Ceci étant dit, que faut-il penser de cette énième association (après Deep Purple, Kiss, Metallica, ...) entre un groupe de Hard rock et une formation « classique » ? Déjà, au niveau des textes, l’équipe ratisse large avec des sujets contemporains comme le réchauffement climatique, les mouvements de réfugiés à travers le monde, la protection de l'environnement, le rejet de la montée de l’extrême-droite teutonne ou bien encore un hommage à leur pays réunifié depuis trois décennies.

Musicalement, l’ensemble donne surtout dans le mi-tempo. Du coté des arrangements, l’assemblée de musicos y va franco dans l’opulence et la grandiloquence. Il n’y a que les peureux qui ont peur parait-il. Cela manque parfois un peu de subtilité (le "j’y vais avec mes gros sabots" 'Rebel Town'). Il faut reconnaître que par moments cela part un peu dans tous les sens. Une touche de saxophone par ci ('Neon Diamond' exécuté en duo par Manuela Markewitz et Udo), une intro à la cornemuse par-là ('Beyond Gravity'), un chœur d’enfants ('Children Of The World'), une chorale plus massive (l’épique 'Love And Sin') ou bien encore des cuivres et chant rappé (et oui, il ne nous a pas trop habitué à ça le garçon) de pépère Udo ('Here We Go Again'). Peut-être est-ce un rien trop ambitieux ou trop en un seul disque ? Notre maître à penser de ce grand barnum n’a t-il pas été dépassé ? Lors de plusieurs plages, il est carrément absent (les semi-instrumentales 'Blackout', 'Natural Forces', 'Beyond Good And Evil'). Sur une plage, il se fait remplacer par sa compatriote miss Markewitz (la ballade ratée 'Blindfold (The Last Defender)'). Malgré tout, dans ce maelstrom de Heavy (power) metal orchestral, demeure quelques sympathiques propositions aux travers de refrains fédérateurs (la piste éponyme) et de belles mélodies (l’accrocheur 'Mother Earth').

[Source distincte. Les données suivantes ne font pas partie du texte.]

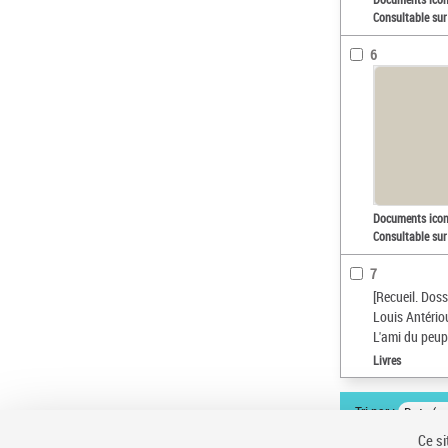
Consultable sur
6
Documents ico
Consultable sur
7
[Recueil. Dos
Louis Antério
L'ami du peup
Livres
Tri par :
Date (cr
Ce si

Afin de ne tout de même pas trop décontenancer/perdre ses partisans, Udo à saupoudrer ici et là quelques ingrédients éprouvés (comprenez des riffs à l'ancienne et soli de grattes tranchants) de son heavy metal made in Deutschland (le speed métallique 'We Strike Back', l’efficace 'Pandemonium'). Le binôme Baltes et Kaufmann n’est assurément pas étranger à ces apports. Comme on ne se refait pas, notre hurleur laisse jaillir par instant sa voix aiguë, éraillée et rageuse si reconnaissable ('Future Is The Reason Why').

A soixante-huit balais, avec plus de cinq décades de carrière au compteur, le natif de Wuppertal sort clairement ici de sa zone de confort. Si ce « We Are One » n’est pas sans défauts, saluons tout de même cette réelle prise de risques à s’aventurer dans des terres beaucoup moins familières qu’à l’accoutumée.